The problem:
Using the records below, output the stretch that opens with the line containing "TRIAL RESULTS" and closes with the line containing "6 | 11 | 37 |", exactly and including both lines, with nothing more.

·····

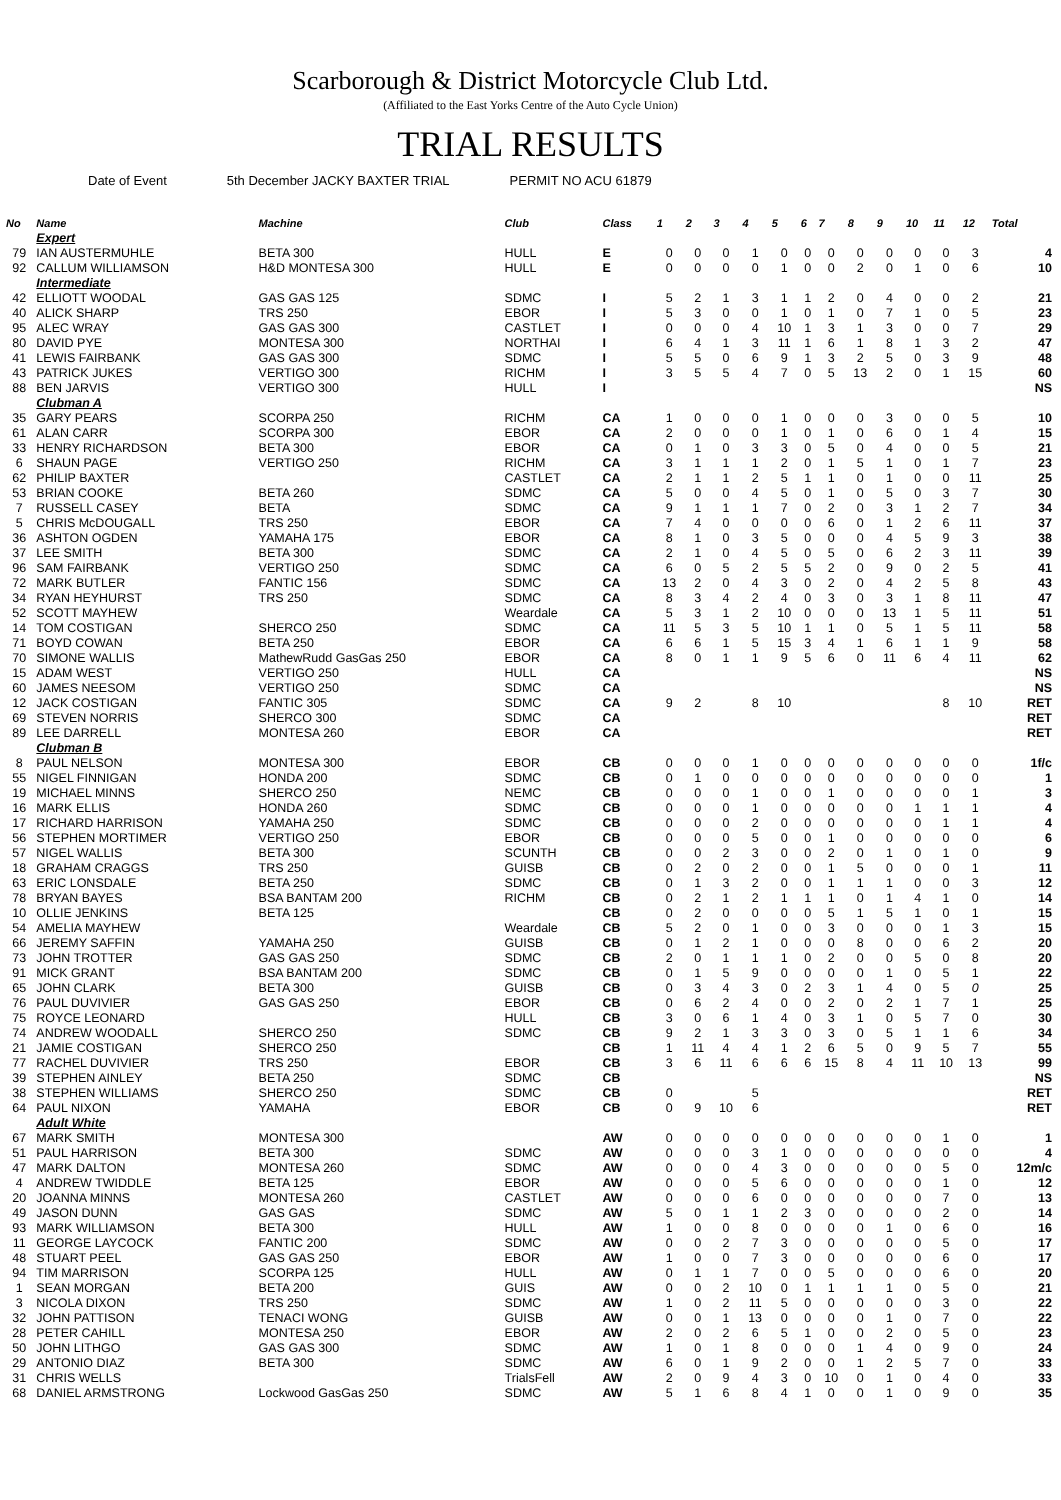Scarborough & District Motorcycle Club Ltd.
(Affiliated to the East Yorks Centre of the Auto Cycle Union)
TRIAL RESULTS
Date of Event 5th December JACKY BAXTER TRIAL PERMIT NO ACU 61879
| No | Name | Machine | Club | Class | 1 | 2 | 3 | 4 | 5 | 6 | 7 | 8 | 9 | 10 | 11 | 12 | Total |
| --- | --- | --- | --- | --- | --- | --- | --- | --- | --- | --- | --- | --- | --- | --- | --- | --- | --- |
| | Expert | | | | | | | | | | | | | | | | |
| 79 | IAN AUSTERMUHLE | BETA 300 | HULL | E | 0 | 0 | 0 | 1 | 0 | 0 | 0 | 0 | 0 | 0 | 0 | 3 | 4 |
| 92 | CALLUM WILLIAMSON | H&D MONTESA 300 | HULL | E | 0 | 0 | 0 | 0 | 1 | 0 | 0 | 2 | 0 | 1 | 0 | 6 | 10 |
| | Intermediate | | | | | | | | | | | | | | | | |
| 42 | ELLIOTT WOODAL | GAS GAS 125 | SDMC | I | 5 | 2 | 1 | 3 | 1 | 1 | 2 | 0 | 4 | 0 | 0 | 2 | 21 |
| 40 | ALICK SHARP | TRS 250 | EBOR | I | 5 | 3 | 0 | 0 | 1 | 0 | 1 | 0 | 7 | 1 | 0 | 5 | 23 |
| 95 | ALEC WRAY | GAS GAS 300 | CASTLET | I | 0 | 0 | 0 | 4 | 10 | 1 | 3 | 1 | 3 | 0 | 0 | 7 | 29 |
| 80 | DAVID PYE | MONTESA 300 | NORTHAI | I | 6 | 4 | 1 | 3 | 11 | 1 | 6 | 1 | 8 | 1 | 3 | 2 | 47 |
| 41 | LEWIS FAIRBANK | GAS GAS 300 | SDMC | I | 5 | 5 | 0 | 6 | 9 | 1 | 3 | 2 | 5 | 0 | 3 | 9 | 48 |
| 43 | PATRICK JUKES | VERTIGO 300 | RICHM | I | 3 | 5 | 5 | 4 | 7 | 0 | 5 | 13 | 2 | 0 | 1 | 15 | 60 |
| 88 | BEN JARVIS | VERTIGO 300 | HULL | I | | | | | | | | | | | | | NS |
| | Clubman A | | | | | | | | | | | | | | | | |
| 35 | GARY PEARS | SCORPA 250 | RICHM | CA | 1 | 0 | 0 | 0 | 1 | 0 | 0 | 0 | 3 | 0 | 0 | 5 | 10 |
| 61 | ALAN CARR | SCORPA 300 | EBOR | CA | 2 | 0 | 0 | 0 | 1 | 0 | 1 | 0 | 6 | 0 | 1 | 4 | 15 |
| 33 | HENRY RICHARDSON | BETA 300 | EBOR | CA | 0 | 1 | 0 | 3 | 3 | 0 | 5 | 0 | 4 | 0 | 0 | 5 | 21 |
| 6 | SHAUN PAGE | VERTIGO 250 | RICHM | CA | 3 | 1 | 1 | 1 | 2 | 0 | 1 | 5 | 1 | 0 | 1 | 7 | 23 |
| 62 | PHILIP BAXTER | | CASTLET | CA | 2 | 1 | 1 | 2 | 5 | 1 | 1 | 0 | 1 | 0 | 0 | 11 | 25 |
| 53 | BRIAN COOKE | BETA 260 | SDMC | CA | 5 | 0 | 0 | 4 | 5 | 0 | 1 | 0 | 5 | 0 | 3 | 7 | 30 |
| 7 | RUSSELL CASEY | BETA | SDMC | CA | 9 | 1 | 1 | 1 | 7 | 0 | 2 | 0 | 3 | 1 | 2 | 7 | 34 |
| 5 | CHRIS McDOUGALL | TRS 250 | EBOR | CA | 7 | 4 | 0 | 0 | 0 | 0 | 6 | 0 | 1 | 2 | 6 | 11 | 37 |
| 36 | ASHTON OGDEN | YAMAHA 175 | EBOR | CA | 8 | 1 | 0 | 3 | 5 | 0 | 0 | 0 | 4 | 5 | 9 | 3 | 38 |
| 37 | LEE SMITH | BETA 300 | SDMC | CA | 2 | 1 | 0 | 4 | 5 | 0 | 5 | 0 | 6 | 2 | 3 | 11 | 39 |
| 96 | SAM FAIRBANK | VERTIGO 250 | SDMC | CA | 6 | 0 | 5 | 2 | 5 | 5 | 2 | 0 | 9 | 0 | 2 | 5 | 41 |
| 72 | MARK BUTLER | FANTIC 156 | SDMC | CA | 13 | 2 | 0 | 4 | 3 | 0 | 2 | 0 | 4 | 2 | 5 | 8 | 43 |
| 34 | RYAN HEYHURST | TRS 250 | SDMC | CA | 8 | 3 | 4 | 2 | 4 | 0 | 3 | 0 | 3 | 1 | 8 | 11 | 47 |
| 52 | SCOTT MAYHEW | | Weardale | CA | 5 | 3 | 1 | 2 | 10 | 0 | 0 | 0 | 13 | 1 | 5 | 11 | 51 |
| 14 | TOM COSTIGAN | SHERCO 250 | SDMC | CA | 11 | 5 | 3 | 5 | 10 | 1 | 1 | 0 | 5 | 1 | 5 | 11 | 58 |
| 71 | BOYD COWAN | BETA 250 | EBOR | CA | 6 | 6 | 1 | 5 | 15 | 3 | 4 | 1 | 6 | 1 | 1 | 9 | 58 |
| 70 | SIMONE WALLIS | MathewRudd GasGas 250 | EBOR | CA | 8 | 0 | 1 | 1 | 9 | 5 | 6 | 0 | 11 | 6 | 4 | 11 | 62 |
| 15 | ADAM WEST | VERTIGO 250 | HULL | CA | | | | | | | | | | | | | NS |
| 60 | JAMES NEESOM | VERTIGO 250 | SDMC | CA | | | | | | | | | | | | | NS |
| 12 | JACK COSTIGAN | FANTIC 305 | SDMC | CA | 9 | 2 | | 8 | 10 | | | | | | 8 | 10 | RET |
| 69 | STEVEN NORRIS | SHERCO 300 | SDMC | CA | | | | | | | | | | | | | RET |
| 89 | LEE DARRELL | MONTESA 260 | EBOR | CA | | | | | | | | | | | | | RET |
| | Clubman B | | | | | | | | | | | | | | | | |
| 8 | PAUL NELSON | MONTESA 300 | EBOR | CB | 0 | 0 | 0 | 1 | 0 | 0 | 0 | 0 | 0 | 0 | 0 | 0 | 1f/c |
| 55 | NIGEL FINNIGAN | HONDA 200 | SDMC | CB | 0 | 1 | 0 | 0 | 0 | 0 | 0 | 0 | 0 | 0 | 0 | 0 | 1 |
| 19 | MICHAEL MINNS | SHERCO 250 | NEMC | CB | 0 | 0 | 0 | 1 | 0 | 0 | 1 | 0 | 0 | 0 | 0 | 1 | 3 |
| 16 | MARK ELLIS | HONDA 260 | SDMC | CB | 0 | 0 | 0 | 1 | 0 | 0 | 0 | 0 | 0 | 1 | 1 | 1 | 4 |
| 17 | RICHARD HARRISON | YAMAHA 250 | SDMC | CB | 0 | 0 | 0 | 2 | 0 | 0 | 0 | 0 | 0 | 0 | 1 | 1 | 4 |
| 56 | STEPHEN MORTIMER | VERTIGO 250 | EBOR | CB | 0 | 0 | 0 | 5 | 0 | 0 | 1 | 0 | 0 | 0 | 0 | 0 | 6 |
| 57 | NIGEL WALLIS | BETA 300 | SCUNTH | CB | 0 | 0 | 2 | 3 | 0 | 0 | 2 | 0 | 1 | 0 | 1 | 0 | 9 |
| 18 | GRAHAM CRAGGS | TRS 250 | GUISB | CB | 0 | 2 | 0 | 2 | 0 | 0 | 1 | 5 | 0 | 0 | 0 | 1 | 11 |
| 63 | ERIC LONSDALE | BETA 250 | SDMC | CB | 0 | 1 | 3 | 2 | 0 | 0 | 1 | 1 | 1 | 0 | 0 | 3 | 12 |
| 78 | BRYAN BAYES | BSA BANTAM 200 | RICHM | CB | 0 | 2 | 1 | 2 | 1 | 1 | 1 | 0 | 1 | 4 | 1 | 0 | 14 |
| 10 | OLLIE JENKINS | BETA 125 | | CB | 0 | 2 | 0 | 0 | 0 | 0 | 5 | 1 | 5 | 1 | 0 | 1 | 15 |
| 54 | AMELIA MAYHEW | | Weardale | CB | 5 | 2 | 0 | 1 | 0 | 0 | 3 | 0 | 0 | 0 | 1 | 3 | 15 |
| 66 | JEREMY SAFFIN | YAMAHA 250 | GUISB | CB | 0 | 1 | 2 | 1 | 0 | 0 | 0 | 8 | 0 | 0 | 6 | 2 | 20 |
| 73 | JOHN TROTTER | GAS GAS 250 | SDMC | CB | 2 | 0 | 1 | 1 | 1 | 0 | 2 | 0 | 0 | 5 | 0 | 8 | 20 |
| 91 | MICK GRANT | BSA BANTAM 200 | SDMC | CB | 0 | 1 | 5 | 9 | 0 | 0 | 0 | 0 | 1 | 0 | 5 | 1 | 22 |
| 65 | JOHN CLARK | BETA 300 | GUISB | CB | 0 | 3 | 4 | 3 | 0 | 2 | 3 | 1 | 4 | 0 | 5 | 0 | 25 |
| 76 | PAUL DUVIVIER | GAS GAS 250 | EBOR | CB | 0 | 6 | 2 | 4 | 0 | 0 | 2 | 0 | 2 | 1 | 7 | 1 | 25 |
| 75 | ROYCE LEONARD | | HULL | CB | 3 | 0 | 6 | 1 | 4 | 0 | 3 | 1 | 0 | 5 | 7 | 0 | 30 |
| 74 | ANDREW WOODALL | SHERCO 250 | SDMC | CB | 9 | 2 | 1 | 3 | 3 | 0 | 3 | 0 | 5 | 1 | 1 | 6 | 34 |
| 21 | JAMIE COSTIGAN | SHERCO 250 | | CB | 1 | 11 | 4 | 4 | 1 | 2 | 6 | 5 | 0 | 9 | 5 | 7 | 55 |
| 77 | RACHEL DUVIVIER | TRS 250 | EBOR | CB | 3 | 6 | 11 | 6 | 6 | 6 | 15 | 8 | 4 | 11 | 10 | 13 | 99 |
| 39 | STEPHEN AINLEY | BETA 250 | SDMC | CB | | | | | | | | | | | | | NS |
| 38 | STEPHEN WILLIAMS | SHERCO 250 | SDMC | CB | 0 | | | 5 | | | | | | | | | RET |
| 64 | PAUL NIXON | YAMAHA | EBOR | CB | 0 | 9 | 10 | 6 | | | | | | | | | RET |
| | Adult White | | | | | | | | | | | | | | | | |
| 67 | MARK SMITH | MONTESA 300 | | AW | 0 | 0 | 0 | 0 | 0 | 0 | 0 | 0 | 0 | 0 | 1 | 0 | 1 |
| 51 | PAUL HARRISON | BETA 300 | SDMC | AW | 0 | 0 | 0 | 3 | 1 | 0 | 0 | 0 | 0 | 0 | 0 | 0 | 4 |
| 47 | MARK DALTON | MONTESA 260 | SDMC | AW | 0 | 0 | 0 | 4 | 3 | 0 | 0 | 0 | 0 | 0 | 5 | 0 | 12m/c |
| 4 | ANDREW TWIDDLE | BETA 125 | EBOR | AW | 0 | 0 | 0 | 5 | 6 | 0 | 0 | 0 | 0 | 0 | 1 | 0 | 12 |
| 20 | JOANNA MINNS | MONTESA 260 | CASTLET | AW | 0 | 0 | 0 | 6 | 0 | 0 | 0 | 0 | 0 | 0 | 7 | 0 | 13 |
| 49 | JASON DUNN | GAS GAS | SDMC | AW | 5 | 0 | 1 | 1 | 2 | 3 | 0 | 0 | 0 | 0 | 2 | 0 | 14 |
| 93 | MARK WILLIAMSON | BETA 300 | HULL | AW | 1 | 0 | 0 | 8 | 0 | 0 | 0 | 0 | 1 | 0 | 6 | 0 | 16 |
| 11 | GEORGE LAYCOCK | FANTIC 200 | SDMC | AW | 0 | 0 | 2 | 7 | 3 | 0 | 0 | 0 | 0 | 0 | 5 | 0 | 17 |
| 48 | STUART PEEL | GAS GAS 250 | EBOR | AW | 1 | 0 | 0 | 7 | 3 | 0 | 0 | 0 | 0 | 0 | 6 | 0 | 17 |
| 94 | TIM MARRISON | SCORPA 125 | HULL | AW | 0 | 1 | 1 | 7 | 0 | 0 | 5 | 0 | 0 | 0 | 6 | 0 | 20 |
| 1 | SEAN MORGAN | BETA 200 | GUIS | AW | 0 | 0 | 2 | 10 | 0 | 1 | 1 | 1 | 1 | 0 | 5 | 0 | 21 |
| 3 | NICOLA DIXON | TRS 250 | SDMC | AW | 1 | 0 | 2 | 11 | 5 | 0 | 0 | 0 | 0 | 0 | 3 | 0 | 22 |
| 32 | JOHN PATTISON | TENACI WONG | GUISB | AW | 0 | 0 | 1 | 13 | 0 | 0 | 0 | 0 | 1 | 0 | 7 | 0 | 22 |
| 28 | PETER CAHILL | MONTESA 250 | EBOR | AW | 2 | 0 | 2 | 6 | 5 | 1 | 0 | 0 | 2 | 0 | 5 | 0 | 23 |
| 50 | JOHN LITHGO | GAS GAS 300 | SDMC | AW | 1 | 0 | 1 | 8 | 0 | 0 | 0 | 1 | 4 | 0 | 9 | 0 | 24 |
| 29 | ANTONIO DIAZ | BETA 300 | SDMC | AW | 6 | 0 | 1 | 9 | 2 | 0 | 0 | 1 | 2 | 5 | 7 | 0 | 33 |
| 31 | CHRIS WELLS | | TrialsFell | AW | 2 | 0 | 9 | 4 | 3 | 0 | 10 | 0 | 1 | 0 | 4 | 0 | 33 |
| 68 | DANIEL ARMSTRONG | Lockwood GasGas 250 | SDMC | AW | 5 | 1 | 6 | 8 | 4 | 1 | 0 | 0 | 1 | 0 | 9 | 0 | 35 |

·····

Output:
TRIAL RESULTS
Date of Event 5th December JACKY BAXTER TRIAL PERMIT NO ACU 61879
| No | Name | Machine | Club | Class | 1 | 2 | 3 | 4 | 5 | 6 | 7 | 8 | 9 | 10 | 11 | 12 | Total |
| --- | --- | --- | --- | --- | --- | --- | --- | --- | --- | --- | --- | --- | --- | --- | --- | --- | --- |
| | Expert | | | | | | | | | | | | | | | | |
| 79 | IAN AUSTERMUHLE | BETA 300 | HULL | E | 0 | 0 | 0 | 1 | 0 | 0 | 0 | 0 | 0 | 0 | 0 | 3 | 4 |
| 92 | CALLUM WILLIAMSON | H&D MONTESA 300 | HULL | E | 0 | 0 | 0 | 0 | 1 | 0 | 0 | 2 | 0 | 1 | 0 | 6 | 10 |
| | Intermediate | | | | | | | | | | | | | | | | |
| 42 | ELLIOTT WOODAL | GAS GAS 125 | SDMC | I | 5 | 2 | 1 | 3 | 1 | 1 | 2 | 0 | 4 | 0 | 0 | 2 | 21 |
| 40 | ALICK SHARP | TRS 250 | EBOR | I | 5 | 3 | 0 | 0 | 1 | 0 | 1 | 0 | 7 | 1 | 0 | 5 | 23 |
| 95 | ALEC WRAY | GAS GAS 300 | CASTLET | I | 0 | 0 | 0 | 4 | 10 | 1 | 3 | 1 | 3 | 0 | 0 | 7 | 29 |
| 80 | DAVID PYE | MONTESA 300 | NORTHAI | I | 6 | 4 | 1 | 3 | 11 | 1 | 6 | 1 | 8 | 1 | 3 | 2 | 47 |
| 41 | LEWIS FAIRBANK | GAS GAS 300 | SDMC | I | 5 | 5 | 0 | 6 | 9 | 1 | 3 | 2 | 5 | 0 | 3 | 9 | 48 |
| 43 | PATRICK JUKES | VERTIGO 300 | RICHM | I | 3 | 5 | 5 | 4 | 7 | 0 | 5 | 13 | 2 | 0 | 1 | 15 | 60 |
| 88 | BEN JARVIS | VERTIGO 300 | HULL | I | | | | | | | | | | | | | NS |
| | Clubman A | | | | | | | | | | | | | | | | |
| 35 | GARY PEARS | SCORPA 250 | RICHM | CA | 1 | 0 | 0 | 0 | 1 | 0 | 0 | 0 | 3 | 0 | 0 | 5 | 10 |
| 61 | ALAN CARR | SCORPA 300 | EBOR | CA | 2 | 0 | 0 | 0 | 1 | 0 | 1 | 0 | 6 | 0 | 1 | 4 | 15 |
| 33 | HENRY RICHARDSON | BETA 300 | EBOR | CA | 0 | 1 | 0 | 3 | 3 | 0 | 5 | 0 | 4 | 0 | 0 | 5 | 21 |
| 6 | SHAUN PAGE | VERTIGO 250 | RICHM | CA | 3 | 1 | 1 | 1 | 2 | 0 | 1 | 5 | 1 | 0 | 1 | 7 | 23 |
| 62 | PHILIP BAXTER | | CASTLET | CA | 2 | 1 | 1 | 2 | 5 | 1 | 1 | 0 | 1 | 0 | 0 | 11 | 25 |
| 53 | BRIAN COOKE | BETA 260 | SDMC | CA | 5 | 0 | 0 | 4 | 5 | 0 | 1 | 0 | 5 | 0 | 3 | 7 | 30 |
| 7 | RUSSELL CASEY | BETA | SDMC | CA | 9 | 1 | 1 | 1 | 7 | 0 | 2 | 0 | 3 | 1 | 2 | 7 | 34 |
| 5 | CHRIS McDOUGALL | TRS 250 | EBOR | CA | 7 | 4 | 0 | 0 | 0 | 0 | 6 | 0 | 1 | 2 | 6 | 11 | 37 |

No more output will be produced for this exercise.